By Melissa Luz T. Lopez
INFLATION could have picked up in October amid rising fuel, utility, and food prices to possibly hit a three-year high, according to a BusinessWorld poll of analysts, who said the Bangko Sentral ng Pilipinas (BSP) will likely keep borrowing rates steady as estimates remain within target.
A poll among 11 economists yielded a 3.5% median estimate for the month which — if realized — would pick up from September’s 3.4% and the 2.3% reading a year ago, and would be the fastest since November 2014’s 3.7%. It likewise falls within the 3.2-3.7% estimate range given by the central bank last week.
The Philippine Statistics Authority is scheduled to report October inflation data on Tuesday.
“I think the main drivers of inflation in October were food price inflation, higher transport costs, upticks in electricity rates and petroleum product prices, and the minimum wage hike in the NCR (National Capital Region),” Angelo B. Taningco, economist at Security Bank Corp., said in an e-mail interview.
Fuel pump prices rose in October to mirror higher world crude prices, while electricity and water concessionaires introduced higher charges that took effect last month.
At the same time, a P21 increase in the daily minimum wage for Metro Manila’s private sector workers took effect on Oct. 5, which in turn is expected to have forced many businesses to jack up prices in order to cover the higher manpower cost.
Other analysts cited the impact of the depreciation of the peso against the dollar, which averaged at P51.3433 for the month and touched a fresh 11-year-low at P51.77.
“The impact of the weak peso may be muted at this point with domestic demand continuing to grow. However, the pass-through effect of currency depreciation on the level of prices should not be discounted,” said Ruben Carlo O. Asuncion, chief economist at Union Bank of the Philippines, Inc.
Inflation averaged 3.1% in the nine months to September, which is a notch below the central bank’s 3.2% forecast average for the entire year.
Economists widely believe that inflation should settle within the 2-4% target band set by the BSP for 2017, even as they see an accelerating pace of price increases in 2017’s remaining months.

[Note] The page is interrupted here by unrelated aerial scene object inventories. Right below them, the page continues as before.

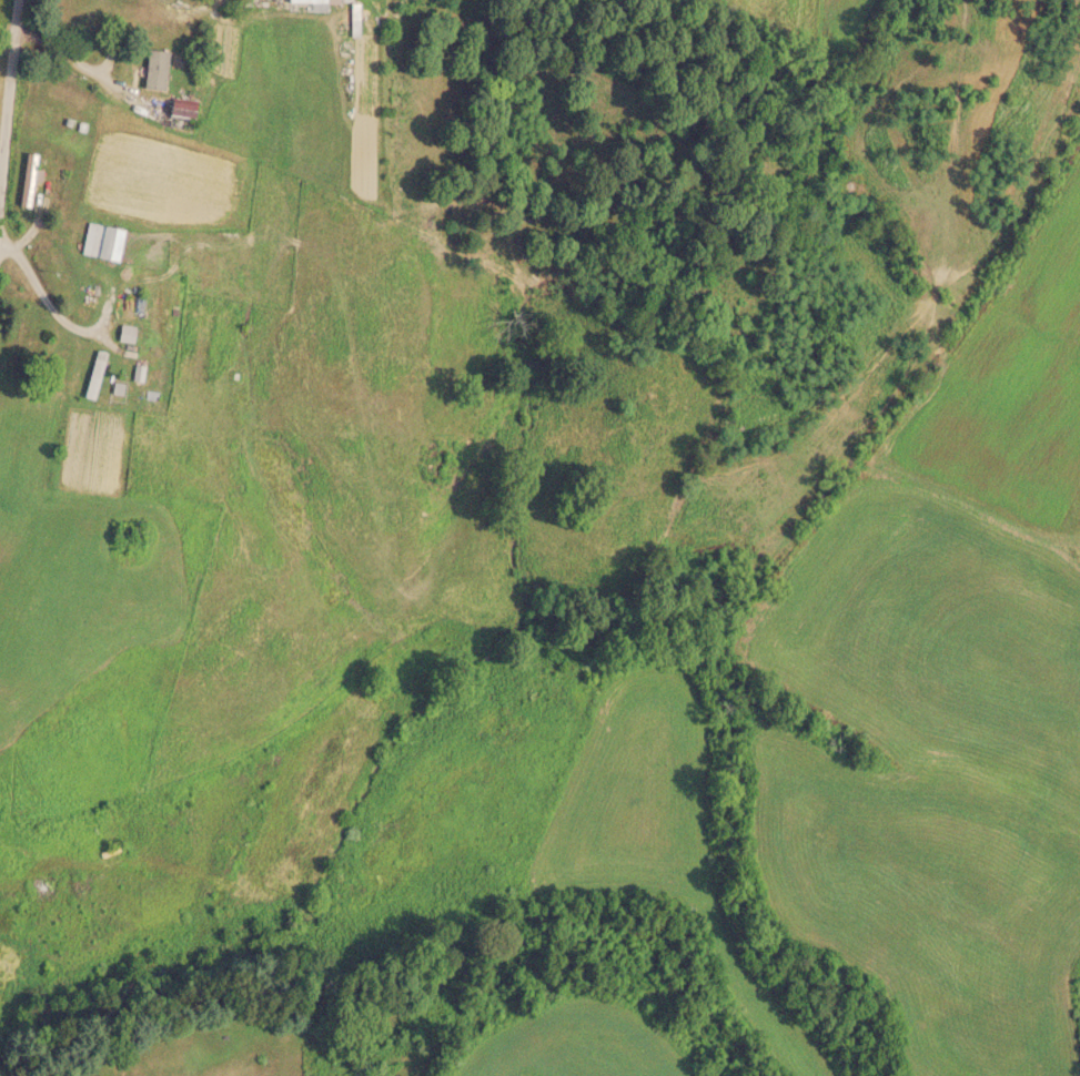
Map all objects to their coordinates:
building: (304, 1)
building: (145, 76)
road: (8, 90)
building: (27, 179)
building: (99, 242)
building: (90, 378)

“At any rate, we don’t believe the BSP will be hiking policy rates yet as inflation expectations continue to be benign, with the inflation numbers well within the BSP band even while being on an upward trend,” said Ildemarc C. Bautista, vice-president and head of research at Metropolitan Bank & Trust Co.
The BSP’s policy-setting Monetary Board will review interest rate settings on Thursday, which comes a week after the United States Federal Reserve opted to keep rates steady as monetary authorities there dropped hints that they remain on track to a fresh rate hike — the third for the year — in December.
US President Donald J. Trump has nominated Fed Governor Jerome H. Powell as the next central bank chief, which has supported the recovery of the peso over the past few days as the market viewed him as a “dovish” candidate. Mr. Powell will succeed incumbent Fed chair Janet L. Yellen whose term ends in February.
Three economists, however, did not dismiss the possibility of a BSP rate hike by yearend.
“The possible stabilization of domestic inflation at 3.4% is supportive of steady BSP policy rates this month, although expectations of another US interest rate hike in December 2017 keep open the chances that the BSP would follow its US counterpart,” said Guian Angelo S. Dumalagan, market economist at Land Bank of the Philippines.
DBS Bank economist Gundy Cahyadi said a 25-basis-point hike could be in the cards this week, since the BSP may have to catch up with rising inflation and a weaker peso, which has led to “slower investment growth.”
The BSP has kept its policy stance steady in the last three years, except for procedural adjustments in June 2016 for the migration to an interest rate corridor system.